---- Dataset entries

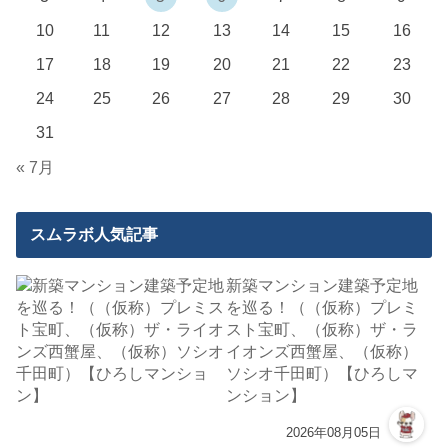
10
11
12
13
14
15
16
17
18
19
20
21
22
23
24
25
26
27
28
29
30
31
« 7月
スムラボ人気記事
新築マンション建築予定地
を巡る！（（仮称）プレミ
スト宝町、（仮称）ザ・ラ
イオンズ西蟹屋、（仮称）
ソシオ千田町）【ひろしマ
ンション】
2026年08月05日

--------

● **Exercise objective**:
Exactly as they stand, the entries must be written out again, pictures excluded.

● **Exercise solution**:
10
11
12
13
14
15
16
17
18
19
20
21
22
23
24
25
26
27
28
29
30
31
« 7月
スムラボ人気記事
新築マンション建築予定地
を巡る！（（仮称）プレミ
スト宝町、（仮称）ザ・ラ
イオンズ西蟹屋、（仮称）
ソシオ千田町）【ひろしマ
ンション】
2026年08月05日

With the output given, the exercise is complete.